__Provided text__:

☆ ☆ ☆ ☆ ☆ ☆ ☆

That holds true in the arts and humanities as well as the sciences. “Thousands of valuable older texts by subspecialty writers are no longer available in print,” says Lois Leveen, visiting assistant professor of English and humanities, “but my students can access them in digitized form on the web.” For Leveen’s course on abolitionist literature, for example, her students can visit a site containing every known slave narrative.

There are advantages to digitized text, she notes: “One of my students wrote a paper on the cloud metaphor in a book by Harriet Jacobs, and was able to run a search of every time the word ‘cloud’ appeared in the text. Given enough time, he could have addressed it by rereading the whole book, but I certainly wouldn’t have expected that.”

Since about the mid-1990s, the web has become a powerful tool for the Reed faculty, Colgrove says. “Before that time, the big emphasis in educational technology was on canned courseware packages,” she says. Some departments tried them; for example, computer-assisted mechanics experiments from the Tools for Scientific Thinking curriculum were used in Physics 100 in 1992. But off-the-shelf programs were never a hit at Reed.

library at night

Then the web began to mature as an educational resource. “The Reed faculty started posting course materials and making them richer by linking students to other resources, such as the huge data banks in government,” Colgrove says. “Sociology students might access census data for analysis, chemistry students might link to data that could be used for molecular modeling.”

The Reed library is a key player in this trend, she adds. “It is a repository of electronic resources across all disciplines. Our librarians work closely with faculty members to help them develop their syllabi and become familiar with the resources available online.”

☆ ☆ ☆ ☆ ☆ ☆ ☆

__Direction a__: Pick out each line of the records below that contains the word "watch" and copy it.

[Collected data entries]
☆ ☆ ☆ ☆ ☆ ☆ ☆

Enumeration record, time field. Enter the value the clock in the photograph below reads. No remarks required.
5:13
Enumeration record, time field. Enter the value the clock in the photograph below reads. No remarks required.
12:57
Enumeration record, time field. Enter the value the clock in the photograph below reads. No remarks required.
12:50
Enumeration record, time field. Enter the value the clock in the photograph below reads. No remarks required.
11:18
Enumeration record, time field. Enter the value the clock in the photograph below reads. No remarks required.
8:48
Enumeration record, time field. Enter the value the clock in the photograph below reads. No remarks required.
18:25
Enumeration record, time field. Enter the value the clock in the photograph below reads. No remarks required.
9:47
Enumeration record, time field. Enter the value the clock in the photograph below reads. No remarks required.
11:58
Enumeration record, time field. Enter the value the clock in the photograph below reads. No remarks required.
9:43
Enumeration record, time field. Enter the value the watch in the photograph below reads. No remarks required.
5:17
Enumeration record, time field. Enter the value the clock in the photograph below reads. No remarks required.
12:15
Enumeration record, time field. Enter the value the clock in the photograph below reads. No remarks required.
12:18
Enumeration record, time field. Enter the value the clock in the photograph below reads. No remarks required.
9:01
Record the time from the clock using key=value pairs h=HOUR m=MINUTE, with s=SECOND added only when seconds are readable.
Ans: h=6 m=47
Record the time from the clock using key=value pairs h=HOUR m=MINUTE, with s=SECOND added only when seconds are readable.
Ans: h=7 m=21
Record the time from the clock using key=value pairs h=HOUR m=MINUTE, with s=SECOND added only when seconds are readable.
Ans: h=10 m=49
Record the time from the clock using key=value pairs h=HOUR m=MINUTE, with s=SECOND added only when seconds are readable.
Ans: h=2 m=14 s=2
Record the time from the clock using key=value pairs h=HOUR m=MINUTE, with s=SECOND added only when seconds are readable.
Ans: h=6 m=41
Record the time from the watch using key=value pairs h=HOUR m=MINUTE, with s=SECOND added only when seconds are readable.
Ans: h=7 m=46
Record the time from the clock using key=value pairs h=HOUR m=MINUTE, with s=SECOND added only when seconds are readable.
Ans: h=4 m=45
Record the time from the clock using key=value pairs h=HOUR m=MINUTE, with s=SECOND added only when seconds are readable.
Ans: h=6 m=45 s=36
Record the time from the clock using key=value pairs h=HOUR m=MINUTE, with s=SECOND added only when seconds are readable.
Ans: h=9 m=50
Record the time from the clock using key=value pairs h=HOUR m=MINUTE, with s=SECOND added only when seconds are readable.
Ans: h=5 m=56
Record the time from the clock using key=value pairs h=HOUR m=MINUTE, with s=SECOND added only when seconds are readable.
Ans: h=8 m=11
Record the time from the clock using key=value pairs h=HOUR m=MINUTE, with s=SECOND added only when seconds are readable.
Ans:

☆ ☆ ☆ ☆ ☆ ☆ ☆

__Direction b__: Resume the passage above about Reed faculty using the web in their teaching, continuing from its last sentence.

__Task response a__:
Enumeration record, time field. Enter the value the watch in the photograph below reads. No remarks required.
Record the time from the watch using key=value pairs h=HOUR m=MINUTE, with s=SECOND added only when seconds are readable.

__Task response b__:
Leveen pulls up images from the web to enliven her students’ study of literature. A story about a Japanese American woman in the period after World War II, a time of intense anti-Asian prejudice, came alive as the students viewed Look and Life magazine articles from the period describing how to tell “good Chinese from bad Japs.”

Leveen has even experimented with having her students design a website in lieu of writing a paper. “They have to be strong writers, and traditional papers are important for that. I wouldn’t assign a website in every class,” she says. “But I believe web design promotes a different kind of thinking, about synthesis as well as analysis. You’re making cognitive links from one idea to another.”

Having your students’ work out there on the web, she notes, can be intimidating for the teacher. But it’s often very helpful for students. “It’s easier for them to do collaborative work on a website project than on a paper,” she says. “And when they can look at each other’s sites, they have a better sense of the context of their own work than simply getting their paper back with my comments.”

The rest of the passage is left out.